+++ Records to process +++

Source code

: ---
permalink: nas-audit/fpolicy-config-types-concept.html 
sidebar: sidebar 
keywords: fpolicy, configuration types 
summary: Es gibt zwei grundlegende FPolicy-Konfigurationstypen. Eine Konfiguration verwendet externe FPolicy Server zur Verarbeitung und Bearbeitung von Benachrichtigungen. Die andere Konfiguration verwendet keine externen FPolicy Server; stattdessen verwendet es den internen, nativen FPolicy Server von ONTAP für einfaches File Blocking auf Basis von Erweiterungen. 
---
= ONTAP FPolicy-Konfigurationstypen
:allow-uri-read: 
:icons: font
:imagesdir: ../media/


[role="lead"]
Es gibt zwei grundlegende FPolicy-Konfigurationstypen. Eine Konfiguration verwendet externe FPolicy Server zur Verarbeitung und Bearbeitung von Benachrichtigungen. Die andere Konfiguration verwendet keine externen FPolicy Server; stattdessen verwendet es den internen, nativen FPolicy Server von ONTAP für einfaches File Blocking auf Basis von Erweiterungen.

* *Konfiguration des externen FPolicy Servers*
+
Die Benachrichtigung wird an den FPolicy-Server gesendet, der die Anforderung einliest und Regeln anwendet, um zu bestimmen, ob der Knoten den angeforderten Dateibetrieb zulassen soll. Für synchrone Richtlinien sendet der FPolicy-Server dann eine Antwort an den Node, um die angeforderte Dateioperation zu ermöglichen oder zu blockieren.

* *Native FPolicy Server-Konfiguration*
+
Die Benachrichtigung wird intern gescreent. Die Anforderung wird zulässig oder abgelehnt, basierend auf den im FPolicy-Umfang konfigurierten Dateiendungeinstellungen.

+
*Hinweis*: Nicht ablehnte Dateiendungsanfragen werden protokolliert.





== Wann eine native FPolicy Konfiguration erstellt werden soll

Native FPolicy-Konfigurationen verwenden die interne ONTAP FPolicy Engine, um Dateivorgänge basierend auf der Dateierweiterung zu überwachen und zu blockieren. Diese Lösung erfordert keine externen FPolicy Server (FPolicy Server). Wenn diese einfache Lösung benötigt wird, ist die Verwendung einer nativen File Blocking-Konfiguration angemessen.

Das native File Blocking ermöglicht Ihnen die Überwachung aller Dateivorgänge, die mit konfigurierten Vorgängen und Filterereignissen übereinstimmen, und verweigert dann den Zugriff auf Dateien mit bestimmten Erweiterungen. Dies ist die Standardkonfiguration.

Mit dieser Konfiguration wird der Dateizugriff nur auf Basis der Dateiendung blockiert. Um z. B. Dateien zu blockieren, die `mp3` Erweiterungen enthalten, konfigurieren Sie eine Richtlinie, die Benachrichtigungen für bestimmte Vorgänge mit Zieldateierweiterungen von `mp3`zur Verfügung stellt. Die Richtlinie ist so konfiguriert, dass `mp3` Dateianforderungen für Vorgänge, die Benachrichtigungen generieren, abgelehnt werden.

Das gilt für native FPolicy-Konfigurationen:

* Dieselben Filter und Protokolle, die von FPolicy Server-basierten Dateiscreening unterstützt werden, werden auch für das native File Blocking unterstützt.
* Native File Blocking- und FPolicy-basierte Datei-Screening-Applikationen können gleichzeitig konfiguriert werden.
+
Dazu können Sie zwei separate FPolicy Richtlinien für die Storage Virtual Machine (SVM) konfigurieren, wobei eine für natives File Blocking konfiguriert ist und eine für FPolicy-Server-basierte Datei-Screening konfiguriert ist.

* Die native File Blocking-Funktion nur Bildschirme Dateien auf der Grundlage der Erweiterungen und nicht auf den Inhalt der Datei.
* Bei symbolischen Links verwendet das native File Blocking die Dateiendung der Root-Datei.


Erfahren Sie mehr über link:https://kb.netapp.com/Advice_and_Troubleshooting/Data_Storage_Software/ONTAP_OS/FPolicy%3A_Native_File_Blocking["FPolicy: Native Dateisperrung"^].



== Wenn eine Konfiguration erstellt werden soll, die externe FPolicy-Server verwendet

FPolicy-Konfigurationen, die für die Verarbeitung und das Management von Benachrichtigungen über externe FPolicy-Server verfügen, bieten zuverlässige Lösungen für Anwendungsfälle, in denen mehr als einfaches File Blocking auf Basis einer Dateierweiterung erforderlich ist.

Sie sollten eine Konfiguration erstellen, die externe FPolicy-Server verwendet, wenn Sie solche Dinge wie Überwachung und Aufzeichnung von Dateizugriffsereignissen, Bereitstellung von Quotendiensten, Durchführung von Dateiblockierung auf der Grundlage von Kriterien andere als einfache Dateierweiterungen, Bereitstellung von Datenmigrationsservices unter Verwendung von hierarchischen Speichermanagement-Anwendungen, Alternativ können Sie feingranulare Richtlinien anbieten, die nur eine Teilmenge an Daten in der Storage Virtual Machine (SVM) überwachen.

+++
+++ Records to process +++

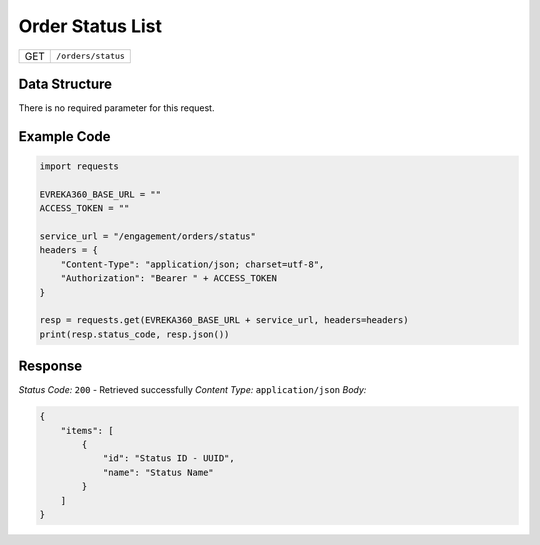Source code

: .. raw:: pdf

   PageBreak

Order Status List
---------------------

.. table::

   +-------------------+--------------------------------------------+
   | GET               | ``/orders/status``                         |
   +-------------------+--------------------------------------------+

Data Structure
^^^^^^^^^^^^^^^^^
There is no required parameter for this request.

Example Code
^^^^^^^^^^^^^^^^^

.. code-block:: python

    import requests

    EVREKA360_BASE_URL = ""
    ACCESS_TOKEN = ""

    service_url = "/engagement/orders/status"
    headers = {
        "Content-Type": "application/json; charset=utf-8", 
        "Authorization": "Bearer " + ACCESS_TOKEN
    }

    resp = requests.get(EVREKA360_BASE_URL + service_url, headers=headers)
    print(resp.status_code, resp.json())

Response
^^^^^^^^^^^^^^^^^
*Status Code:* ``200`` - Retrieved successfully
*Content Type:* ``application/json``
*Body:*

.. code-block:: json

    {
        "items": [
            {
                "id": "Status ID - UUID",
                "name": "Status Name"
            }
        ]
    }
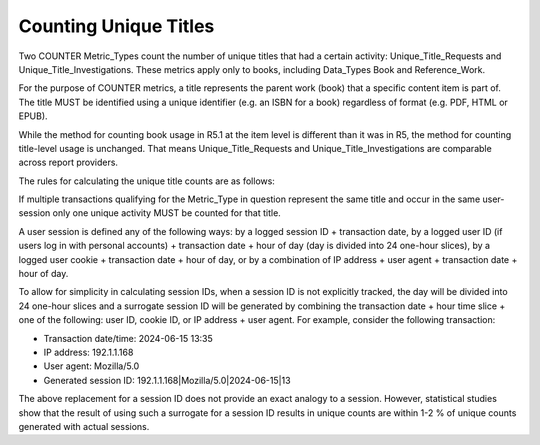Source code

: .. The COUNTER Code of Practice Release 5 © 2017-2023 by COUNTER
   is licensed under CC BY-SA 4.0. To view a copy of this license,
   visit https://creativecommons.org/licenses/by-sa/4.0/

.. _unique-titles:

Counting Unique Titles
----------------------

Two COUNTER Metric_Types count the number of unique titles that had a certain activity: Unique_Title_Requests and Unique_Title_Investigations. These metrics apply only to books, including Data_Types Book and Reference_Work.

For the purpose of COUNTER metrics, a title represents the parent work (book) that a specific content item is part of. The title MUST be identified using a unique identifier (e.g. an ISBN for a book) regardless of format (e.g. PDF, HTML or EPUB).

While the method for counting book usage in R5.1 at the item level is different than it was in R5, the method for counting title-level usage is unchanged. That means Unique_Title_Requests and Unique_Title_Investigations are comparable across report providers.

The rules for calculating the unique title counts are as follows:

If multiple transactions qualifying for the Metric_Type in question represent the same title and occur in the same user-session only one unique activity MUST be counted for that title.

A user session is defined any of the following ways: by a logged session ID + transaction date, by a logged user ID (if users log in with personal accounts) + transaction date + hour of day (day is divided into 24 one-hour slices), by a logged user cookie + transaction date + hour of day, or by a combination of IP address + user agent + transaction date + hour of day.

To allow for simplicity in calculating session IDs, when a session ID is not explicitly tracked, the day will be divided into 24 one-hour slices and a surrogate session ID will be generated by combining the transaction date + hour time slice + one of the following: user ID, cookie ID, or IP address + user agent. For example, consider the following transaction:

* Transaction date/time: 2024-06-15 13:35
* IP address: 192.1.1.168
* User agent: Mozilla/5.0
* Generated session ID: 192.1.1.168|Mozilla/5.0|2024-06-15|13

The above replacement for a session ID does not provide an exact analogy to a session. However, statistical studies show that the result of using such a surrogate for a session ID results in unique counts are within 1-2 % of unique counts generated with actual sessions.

+++

Exercise details: Check each line of the entries, and copy the ones that contain "dann".

Solution to the exercise:
Die Benachrichtigung wird an den FPolicy-Server gesendet, der die Anforderung einliest und Regeln anwendet, um zu bestimmen, ob der Knoten den angeforderten Dateibetrieb zulassen soll. Für synchrone Richtlinien sendet der FPolicy-Server dann eine Antwort an den Node, um die angeforderte Dateioperation zu ermöglichen oder zu blockieren.
Das native File Blocking ermöglicht Ihnen die Überwachung aller Dateivorgänge, die mit konfigurierten Vorgängen und Filterereignissen übereinstimmen, und verweigert dann den Zugriff auf Dateien mit bestimmten Erweiterungen. Dies ist die Standardkonfiguration.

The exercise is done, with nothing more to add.